Professor Mala Htun Releases New Book on Gender Violence

July 6, 2018

Professor Mala Htun Releases New Book on Gender Violence


Dr. Mala Htun, Professor in the UNM Department of Political Science and faculty affiliate of the LAII, has released The Logics of Gender: State Action on Women's Rights Around the World (Cambridge University Press), co-authored alongside S. Laurel Weldon of Purdue University.

When and why do governments promote women's rights? Through comparative analysis of state action in seventy countries from 1975 to 2005, this book shows how different women's rights issues involve different histories, trigger different conflicts, and activate different sets of protagonists. Change on violence against women and workplace equality involves a logic of status politics: feminist movements leverage international norms to contest women's subordination. Family law, abortion, and contraception, which challenge the historical claim of religious groups to regulate kinship and reproduction, conform to a logic of doctrinal politics, which turns on relations between religious groups and the state. Publicly-paid parental leave and child care follow a logic of class politics, in which the strength of Left parties and overall economic conditions are more salient. The book reveals the multiple and complex pathways to gender justice, illuminating the opportunities and obstacles to social change for policymakers, advocates, and others seeking to advance women's rights.

Reviewers have lauded the book. Frances McCall Rosenbluth of Yale University, for instance, wrote that "‘This book will be an instant classic in the politics of gender because of its power and scope. Based on meticulous empirical research, Htun and Weldon explain vast variation - within and across countries - in government policies that could help women advance towards full political, economic, and social equality. By disaggregating gender politics along different dimensions, they are able to uncover separate logics underlying, for example, family law, violence against women, and support for childcare - a masterful achievement." Kimberly J. Morgan of George Washington University offered similar praise, noting that "‘One of the most important developments today is the expanding rights and power of women, yet policies that support women's equality in the law, family, and workplace differ a great deal around the world.
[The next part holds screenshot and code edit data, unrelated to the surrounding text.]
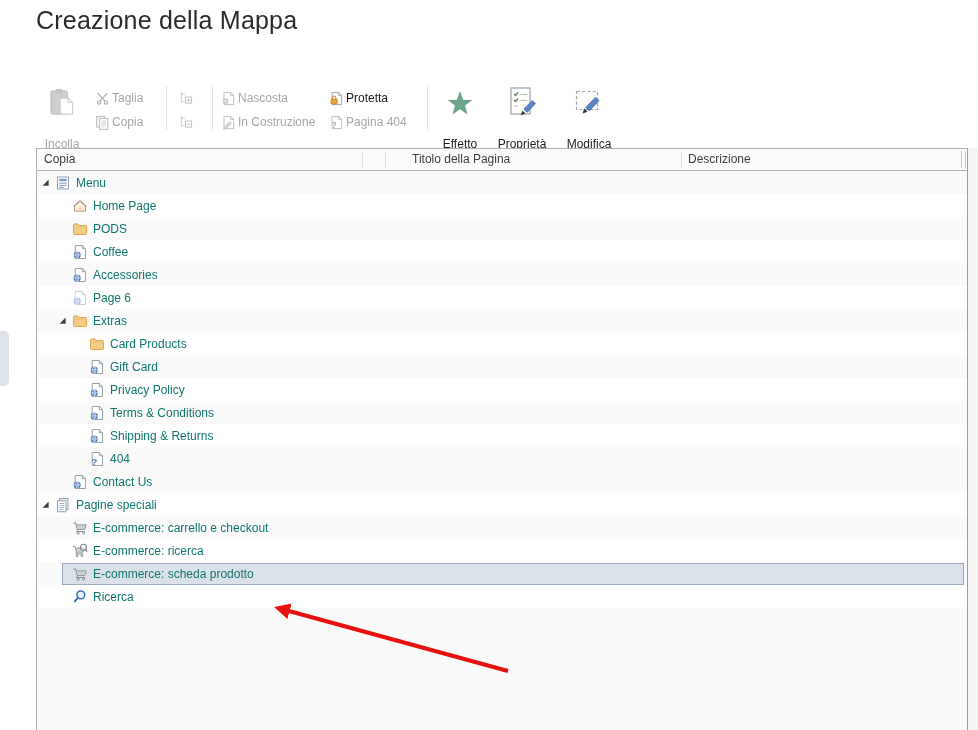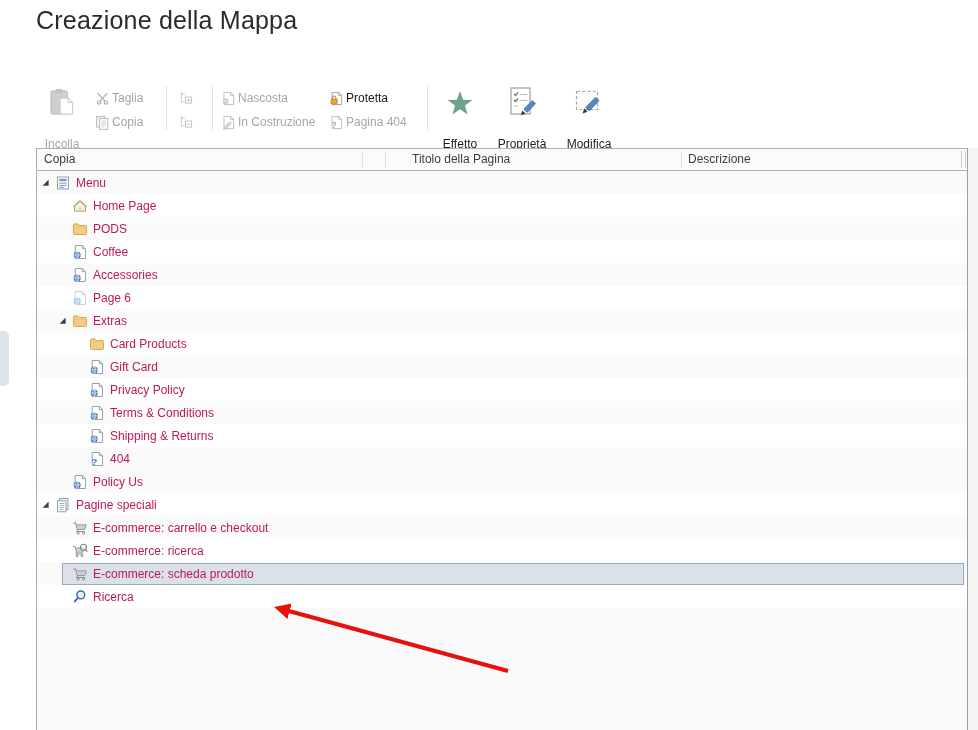--- a/index.html
+++ b/index.html
@@ -54,21 +54,21 @@
   .row.alt{background:#fafafa;}
   .exp{width:13px;height:23px;flex:none;display:flex;align-items:center;}
   .rowbody{
     flex:1;display:flex;align-items:center;height:20px;
     margin:1px 3px 1px -9px;padding-left:9px;
     border:1px solid transparent;box-sizing:content-box;
   }
   .row.selected .rowbody{background:#dbe1e8;border-color:#98a8bd;}
   .ticon{width:16px;height:16px;flex:none;margin-right:5px;display:flex;align-items:center;justify-content:center;}
   .ticon.faded{opacity:.5;}
-  .tlabel{font-size:12px;color:#be185d;white-space:nowrap;}
+  .tlabel{font-size:12px;color:#0f766e;white-space:nowrap;}
 
   .side-handle{
     position:absolute;left:0;top:331px;width:9px;height:55px;
     background:#dde3e9;border-radius:0 5px 5px 0;
   }
   .right-strip{position:absolute;left:968px;width:10px;top:148px;bottom:0;background:#f4f4f4;}
   .arrow-overlay{position:absolute;left:0;top:0;pointer-events:none;}
   svg{display:block;}
 </style>
 </head>
@@ -455,21 +455,21 @@
     <div class="rowbody">
       <span class="ticon">
             <svg viewBox="0 0 16 16" width="16" height="16">
               <path d="M3.2 1.5h7.1l3.2 3.2v9.8H3.2z" fill="#fff" stroke="#98a0a8"></path>
               <path d="M10.3 1.5v3.2h3.2" fill="none" stroke="#98a0a8"></path>
               <circle cx="5.2" cy="10.9" r="3.5" fill="#4472b8"></circle>
               <path d="M1.7 10.9h7M5.2 7.4v7" stroke="#ffffff" stroke-width=".7" opacity=".85"></path>
               <ellipse cx="5.2" cy="10.9" rx="1.6" ry="3.5" fill="none" stroke="#ffffff" stroke-width=".7" opacity=".85"></ellipse>
             </svg>
           </span>
-      <span class="tlabel">Policy Us</span>
+      <span class="tlabel">Contact Us</span>
     </div>
   </div>
 
   <div class="row">
     <span class="indent" style="width: 4px;"></span>
     <span class="exp">
           <svg viewBox="0 0 10 10" width="9" height="9">
             <path d="M8.5 1.8v6.7H1.8z" fill="#3f3f3f"></path>
           </svg>
         </span>

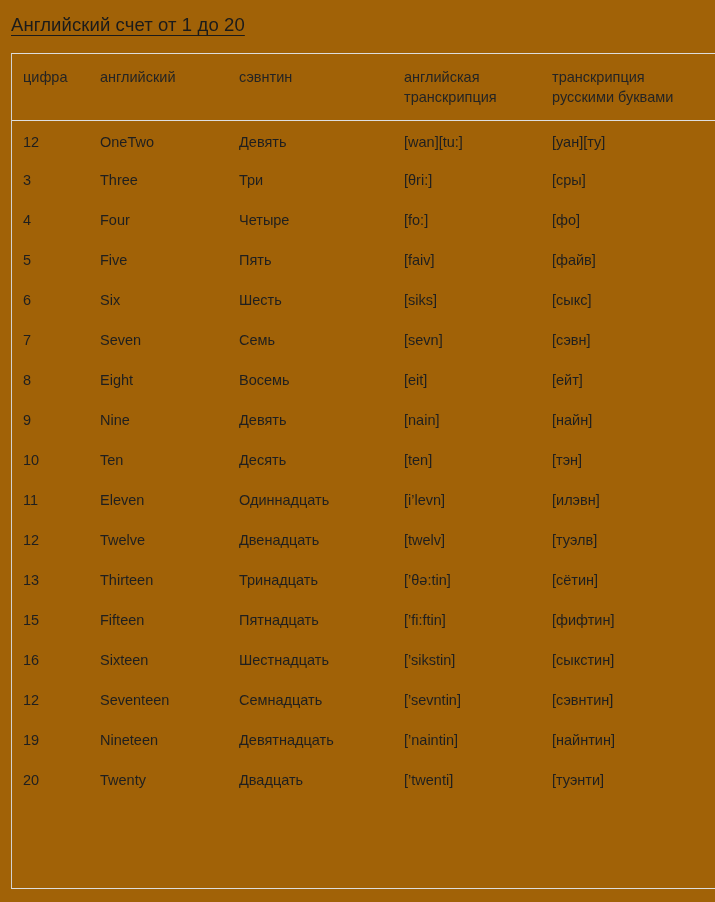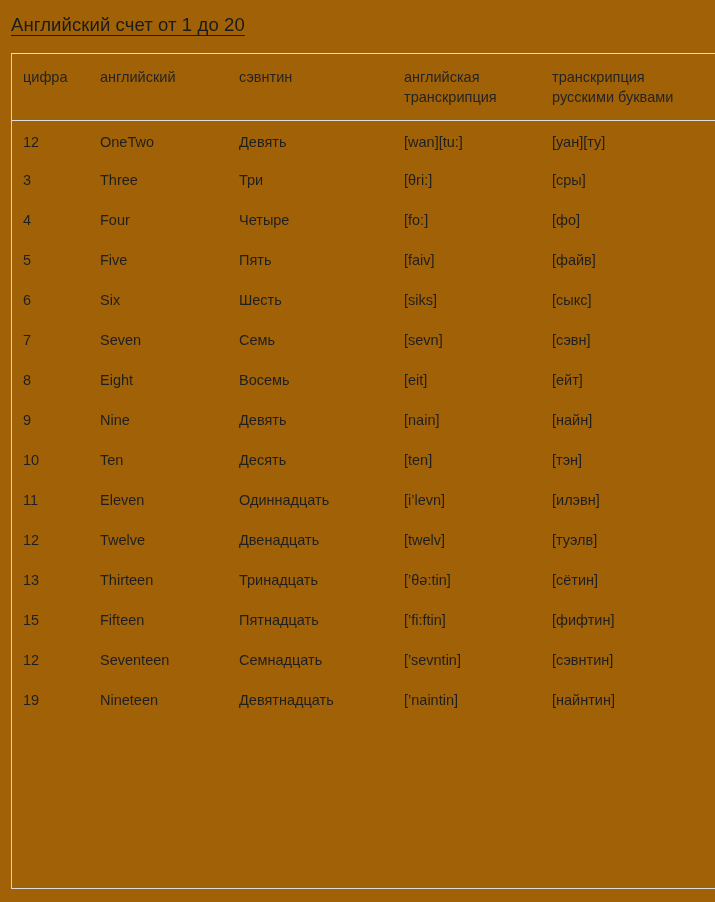--- a/index.html
+++ b/index.html
@@ -206,30 +206,44 @@
             <td>[сётин]</td>
           </tr>
           <tr>
             <td class="first-col">15</td>
             <td>Fifteen</td>
             <td>Пятнадцать</td>
             <td>[’fi:ftin]</td>
             <td>[фифтин]</td>
           </tr>
           <tr>
+            <td class="first-col">16</td>
+            <td>Sixteen</td>
+            <td>Шестнадцать</td>
+            <td>[’sikstin]</td>
+            <td>[сыкстин]</td>
+          </tr>
+          <tr>
             <td class="first-col">12</td>
             <td>Seventeen</td>
             <td>Семнадцать</td>
             <td>[’sevntin]</td>
             <td>[сэвнтин]</td>
           </tr>
           <tr>
             <td class="first-col">19</td>
             <td>Nineteen</td>
             <td>Девятнадцать</td>
             <td>[’naintin]</td>
             <td>[найнтин]</td>
           </tr>
+          <tr>
+            <td class="first-col">20</td>
+            <td>Twenty</td>
+            <td>Двадцать</td>
+            <td>[’twenti]</td>
+            <td>[туэнти]</td>
+          </tr>
         </tbody>
     </table>
   </div>
 
 </div>
 
 </body></html>

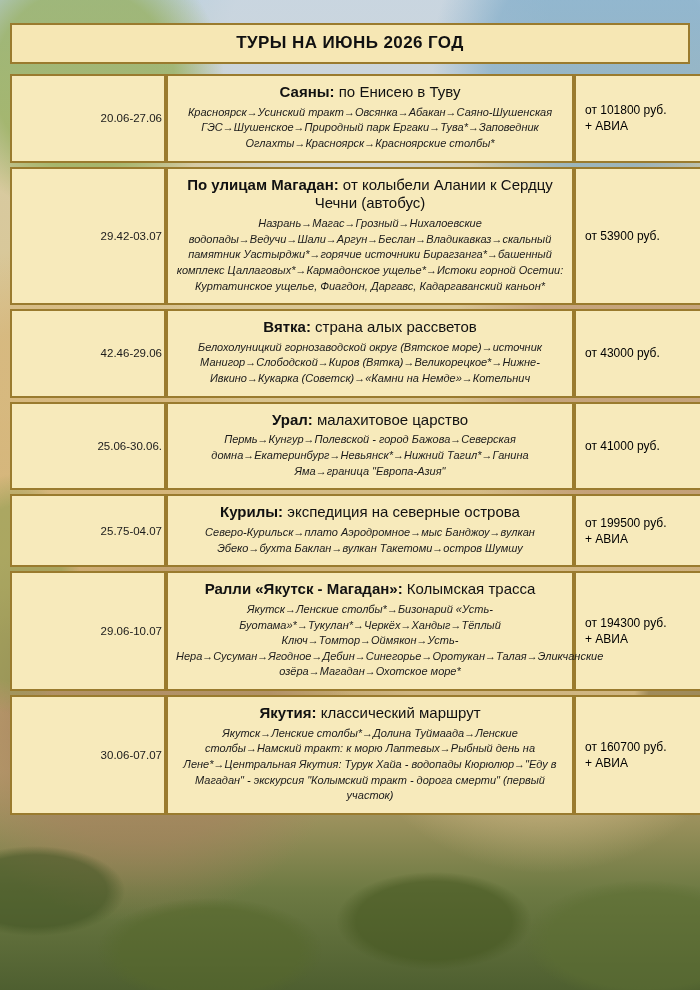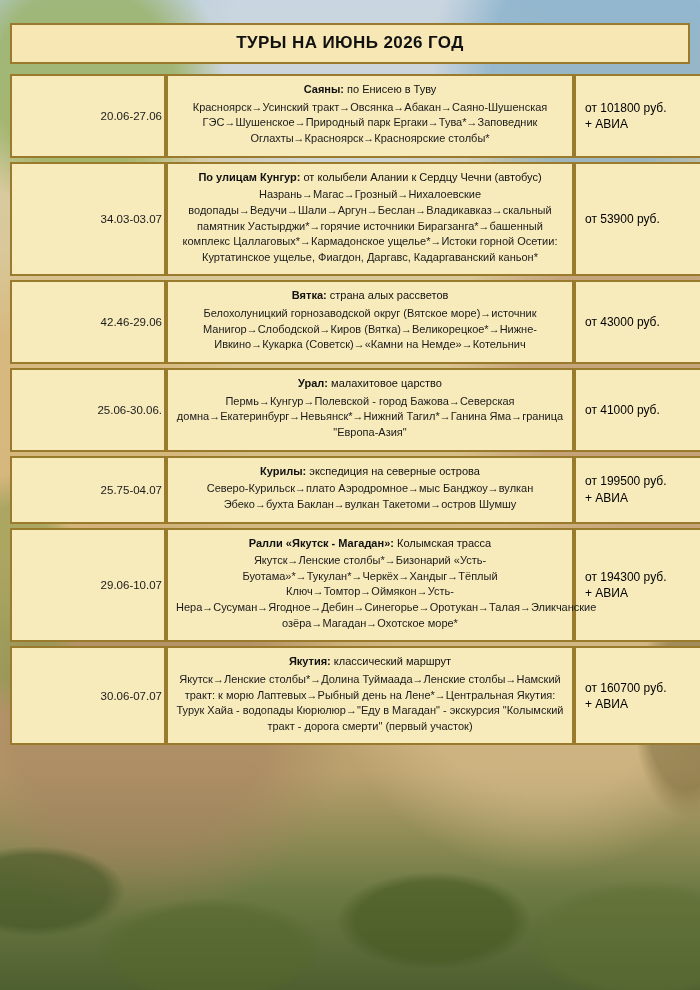--- a/index.html
+++ b/index.html
@@ -95,32 +95,33 @@
   td.price {
     width: 132px;
     text-align: left;
     font-size: 12px;
     padding: 4px 6px 4px 9px;
     line-height: 1.35;
   }
   .price b { font-weight: normal; }
 
   .tour-name {
-    font-size: 11px;
+    font-size: 15px;
     margin-bottom: 3px;
     line-height: 1.25;
     color: #111;
   }
   .tour-name .strong { font-weight: bold; }
   .tour-name .light { font-weight: normal; }
 
   .route {
     font-size: 11px;
     line-height: 1.42;
     color: #1b1b1b;
+    font-style: italic;
   }
 </style>
 </head>
 <body>
 
 <div class="bg"></div>
 <div class="bg-blobs"></div>
 
 <div class="sheet">
 
@@ -136,23 +137,23 @@
           <div class="tour-name"><span class="strong">Саяны:</span><span class="light"> по Енисею в Туву</span></div>
           <div class="route">Красноярск→Усинский тракт→Овсянка→Абакан→Саяно-Шушенская ГЭС→Шушенское→Природный парк Ергаки→Тува*→Заповедник Оглахты→Красноярск→Красноярские столбы*</div>
         </td>
         <td class="price">
           <b>от 101800 руб.</b>
           <div>+ АВИА</div>
         </td>
       </tr>
 
       <tr>
-        <td class="dates">34.03-03.07</td>
-        <td class="descr">
-          <div class="tour-name"><span class="strong">По улицам Кунгур:</span><span class="light"> от колыбели Алании к Сердцу Чечни (автобус)</span></div>
+        <td class="dates">29.42-03.07</td>
+        <td class="descr">
+          <div class="tour-name"><span class="strong">По улицам Магадан:</span><span class="light"> от колыбели Алании к Сердцу Чечни (автобус)</span></div>
           <div class="route">Назрань→Магас→Грозный→Нихалоевские водопады→Ведучи→Шали→Аргун→Беслан→Владикавказ→скальный памятник Уастырджи*→горячие источники Бирагзанга*→башенный комплекс Цаллаговых*→Кармадонское ущелье*→Истоки горной Осетии: Куртатинское ущелье, Фиагдон, Даргавс, Кадаргаванский каньон*</div>
         </td>
         <td class="price">
           <b>от 53900 руб.</b>
           <div></div>
         </td>
       </tr>
 
       <tr>
         <td class="dates">42.46-29.06</td>

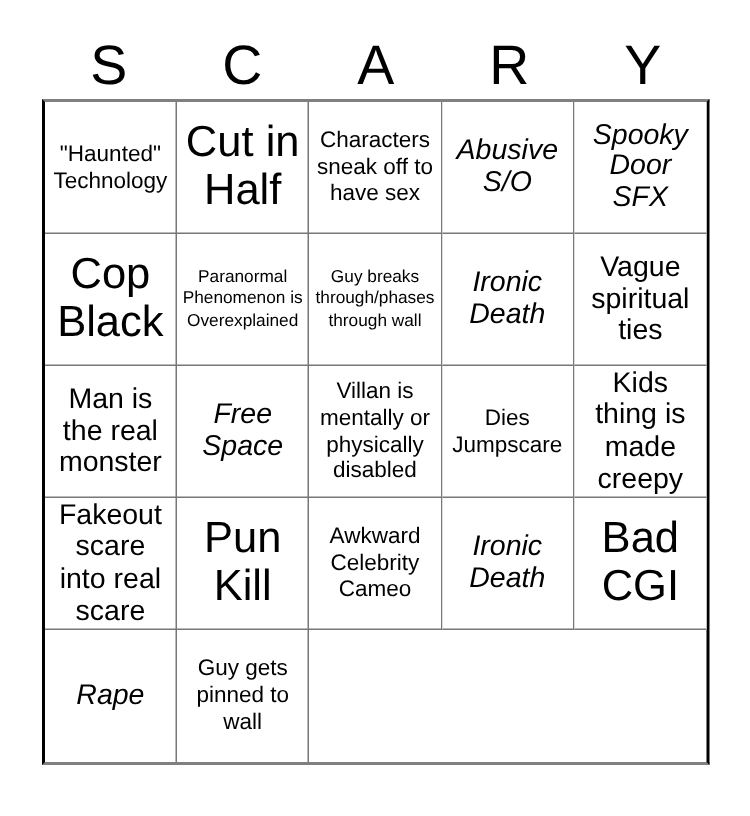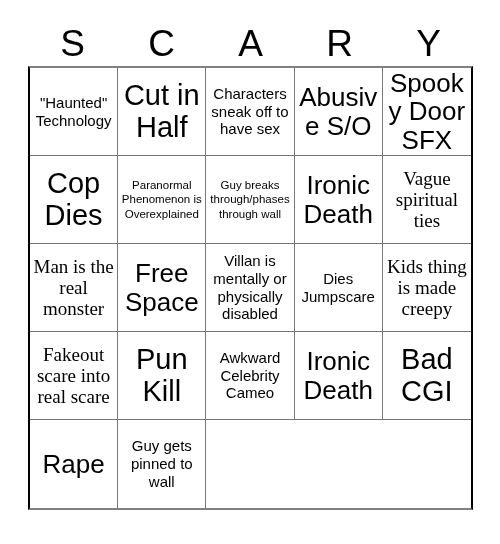--- a/index.html
+++ b/index.html
@@ -78,22 +78,22 @@
   }
   .cell-text {
     display: block;
     width: 100%;
     line-height: 1.12;
     color: #000000;
     word-wrap: break-word;
   }
   
   .fs-xl  { font-size: 29px; line-height: 1.08; }
-  .fs-lg  { font-size: 26px; line-height: 1.08; }
-  .fs-md  { font-size: 19px; line-height: 1.12; font-family: Liberation Serif, serif; }
+  .fs-lg  { font-size: 19px; line-height: 1.08; font-style: italic; }
+  .fs-md  { font-size: 19px; line-height: 1.12; }
   .fs-sm  { font-size: 15px; line-height: 1.18; }
   .fs-xs  { font-size: 11.5px; line-height: 1.22; }
 </style>
 </head>
 <body>
 
 <div id="bingo-card">
 
   <div id="header-row">
     <div class="header-letter">S</div>
@@ -115,21 +115,21 @@
         <span class="cell-text fs-sm">Characters sneak off to have sex</span>
       </div>
     <div class="bingo-cell">
         <span class="cell-text fs-lg">Abusive S/O</span>
       </div>
     <div class="bingo-cell">
         <span class="cell-text fs-lg">Spooky Door SFX</span>
       </div>
 
     <div class="bingo-cell">
-        <span class="cell-text fs-xl">Cop Dies</span>
+        <span class="cell-text fs-xl">Cop Black</span>
       </div>
     <div class="bingo-cell">
         <span class="cell-text fs-xs">Paranormal Phenomenon is Overexplained</span>
       </div>
     <div class="bingo-cell">
         <span class="cell-text fs-xs">Guy breaks through/phases through wall</span>
       </div>
     <div class="bingo-cell">
         <span class="cell-text fs-lg">Ironic Death</span>
       </div>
Htun and Weldon's landmark book provides a valuable mapping and characterization of gender equality-promoting policies in 70 countries, as well as a streamlined and powerful framework for explaining them. Packed with data, qualitative case studies, and theoretical insights, this book is essential reading for scholars seeking to understand the rise of women's rights, the influence of women's movements, and the effects of political conflicts rooted in class and religion on gender relations around the globe."

Along with her position as Professor of Political Science, Htun is deputy director of ADVANCE at UNM. She is the author of Inclusion Without Representation in Latin America: Gender Quotas and Ethnic Reservations (Cambridge University Press, 2016) and Sex and the State: Abortion, Divorce, and the Family under Latin American Dictatorships and Democracies (Cambridge Press, 2003). In 2015, she was named an Andrew Carnegie Fellow. Formerly, she held the Council on Foreign Relations International Affairs Fellowship in Japan, and was a fellow at the Kellogg Institute of the University of Notre Dame and the Radcliffe Institute of Harvard. She has been supported by grants and fellowships from the National Science Foundation, National Institutes of Health, Norwegian Research Council, Social Science Research Council, and National Security Education Program. She has served as a consultant to the World Bank, UN Women, Inter-American Development Bank, and the Inter-American Dialogue. She holds a Ph.D. in political science from Harvard and a A.B. in international relations from Stanford, and was Assistant and then Associate Professor at the New School for Social Research from 2000-2011.